O sol ameno tornava menos árdua a caminhada sob uma temperatura de minguados sete graus. Não me lembro em qual rua estava, só que era próxima à Calle Jorge Luis Borges, que liga o centro de Buenos Aires a Palermo Soho. A Calle Borges desemboca na Plaza Julio Cortázar e nunca entendi por que não há, na esquina entre as duas, uma placa com o nome de cada escritor para saudar esse esplêndido encontro.
Carregava uma bolsa com livros comprados pouco antes. Uma novela de Mario Levrero, o diário de viagem feito por Adolfo Bioy Casares em sua visita ao Brasil, em 1960, e Las cosas menores, romance de estreia da argentina Giuliana Megale Rocco. A ideia era almoçar num restaurante ali perto, bem recomendado pelo seu corte de vacío (a nossa fraldinha, com sotaque castelhano).
As calçadas ainda transpiravam a chuva de algumas horas antes, mas o sol ganhara a contenda. Se as férias são capazes de restaurar a errância que quase sempre perdemos no correr dos dias, aquele era um começo de tarde radiante. O frio arrefecera, as ruas ofertavam uma amabilidade rara, dourada pelo quase silêncio da segunda-feira. Todos trabalhavam, menos eu — e essa extravagância me deixou à beira da soberba.
Digressões à parte, era preciso encontrar o tal restaurante. E se parei por um momento, foi justamente para checar o melhor trajeto até lá. Estava a sete minutos, me informou o Google Maps. Bastava andar por mais três quarteirões. Já havia guardado de volta o celular no bolso quando, ao levantar levemente a cabeça, notei a mulher à janela.
O prédio branco, de arquitetura banal, tinha duas colunas num cinza escuro que demarcavam o espaço das esquadrias em cor marrom. Eram três faixas, cada qual divisada pelas vidraças das janelas, também em número de três. Sobre a fachada, projetava-se a sombra de uma árvore quase seca, mas não a ponto de encobrir o tênue amarelo do outono. Como uma intrusa, a caligem dos galhos estendida na banda esquerda da parede reivindicava sua participação naquela cena, me obrigando a fixar a atenção sobre cada partícula da imagem, para além do plano geral. Foi o que fiz.
Havia somente uma janela aberta, mesmo assim em parte. Com seus setenta, quem sabe oitenta anos, a mulher ocupava a fresta direita da moldura. Os dois outros compartimentos estavam cobertos pela cortina. Um cachecol colorido protegia o pescoço; sobre a camisa ela vestia um casaco preto. Mantinha as mãos apoiadas no parapeito, semicerradas, e a fronte, altiva, voltada para o sol. Pelo menos durante o tempo em que fiquei ali, seus olhos não chegaram a se abrir.

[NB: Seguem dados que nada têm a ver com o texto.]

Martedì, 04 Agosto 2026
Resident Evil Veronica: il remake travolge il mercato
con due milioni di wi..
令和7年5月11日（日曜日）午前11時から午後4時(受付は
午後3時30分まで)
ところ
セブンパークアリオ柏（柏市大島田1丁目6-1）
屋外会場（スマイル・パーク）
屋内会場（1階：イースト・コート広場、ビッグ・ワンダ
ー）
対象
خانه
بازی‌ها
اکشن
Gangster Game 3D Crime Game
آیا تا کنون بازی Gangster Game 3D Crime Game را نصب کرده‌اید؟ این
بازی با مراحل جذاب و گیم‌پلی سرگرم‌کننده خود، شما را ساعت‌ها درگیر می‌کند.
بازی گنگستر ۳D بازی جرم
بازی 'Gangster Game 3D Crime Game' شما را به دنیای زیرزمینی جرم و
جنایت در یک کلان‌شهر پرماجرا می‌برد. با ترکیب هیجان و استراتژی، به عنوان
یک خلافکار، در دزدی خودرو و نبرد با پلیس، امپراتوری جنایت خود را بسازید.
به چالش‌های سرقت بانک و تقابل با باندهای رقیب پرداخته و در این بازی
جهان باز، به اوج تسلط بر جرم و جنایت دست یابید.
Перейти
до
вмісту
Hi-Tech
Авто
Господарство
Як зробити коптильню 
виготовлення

A réstia mais intensa da luz se centrava sobre o rosto, como uma máscara que recorta, na pedra bruta, o viço da expressão. Talvez pensasse, a mulher, sobre a filha tão amada e hoje distante. A neta que quase não vê. Talvez o marido que partiu, deixando a solidão tomar os cômodos do apartamento. O eco de uma alegria antiga, um desalento que voltou a boiar. Ou nada disso. A filha, sim, enredada pelo trabalho. A neta na faculdade, debruçada sobre os livros de Direito, Medicina ou Belas Artes. O marido estirado na cama do quarto, prostrado pela preguiça pós-almoço, numa quietude rara. Os bisnetos, se há bisnetos, às voltas com o tablet.

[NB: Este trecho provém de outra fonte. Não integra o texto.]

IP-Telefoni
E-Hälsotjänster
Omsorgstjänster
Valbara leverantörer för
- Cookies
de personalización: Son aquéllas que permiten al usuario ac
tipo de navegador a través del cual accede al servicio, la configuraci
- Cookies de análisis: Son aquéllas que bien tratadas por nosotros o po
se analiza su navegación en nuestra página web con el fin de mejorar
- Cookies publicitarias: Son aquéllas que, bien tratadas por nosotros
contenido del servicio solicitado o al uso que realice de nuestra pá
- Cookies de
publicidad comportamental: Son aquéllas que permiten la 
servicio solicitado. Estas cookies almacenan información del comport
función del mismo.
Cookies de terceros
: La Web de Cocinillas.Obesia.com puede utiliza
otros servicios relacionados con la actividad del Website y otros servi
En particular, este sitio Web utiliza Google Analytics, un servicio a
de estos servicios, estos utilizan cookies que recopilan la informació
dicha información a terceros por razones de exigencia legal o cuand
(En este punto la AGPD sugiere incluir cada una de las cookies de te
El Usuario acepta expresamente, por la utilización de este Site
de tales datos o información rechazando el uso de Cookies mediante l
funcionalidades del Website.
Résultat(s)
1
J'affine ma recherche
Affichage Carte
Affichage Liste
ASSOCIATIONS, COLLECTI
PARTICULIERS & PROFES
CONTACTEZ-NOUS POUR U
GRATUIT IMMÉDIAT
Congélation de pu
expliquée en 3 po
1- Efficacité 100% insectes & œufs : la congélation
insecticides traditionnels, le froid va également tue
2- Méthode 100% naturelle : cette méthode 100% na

“Talvez” é uma expressão ardilosa, escorregadia. No registro em espanhol, divide-se em duas palavras — “tal vez” — e essa pequena pausa, esse vazio entre os termos, abre um breve intervalo para a cogitação. É possível que a mulher à janela estivesse apenas mergulhada em si mesma, fazendo amizade com o sol, experimentando cada sentido em seu tempo mais íntimo, roçando a própria pele na pele do mundo. Talvez fosse assim, eu supus, e então parti rumo ao restaurante.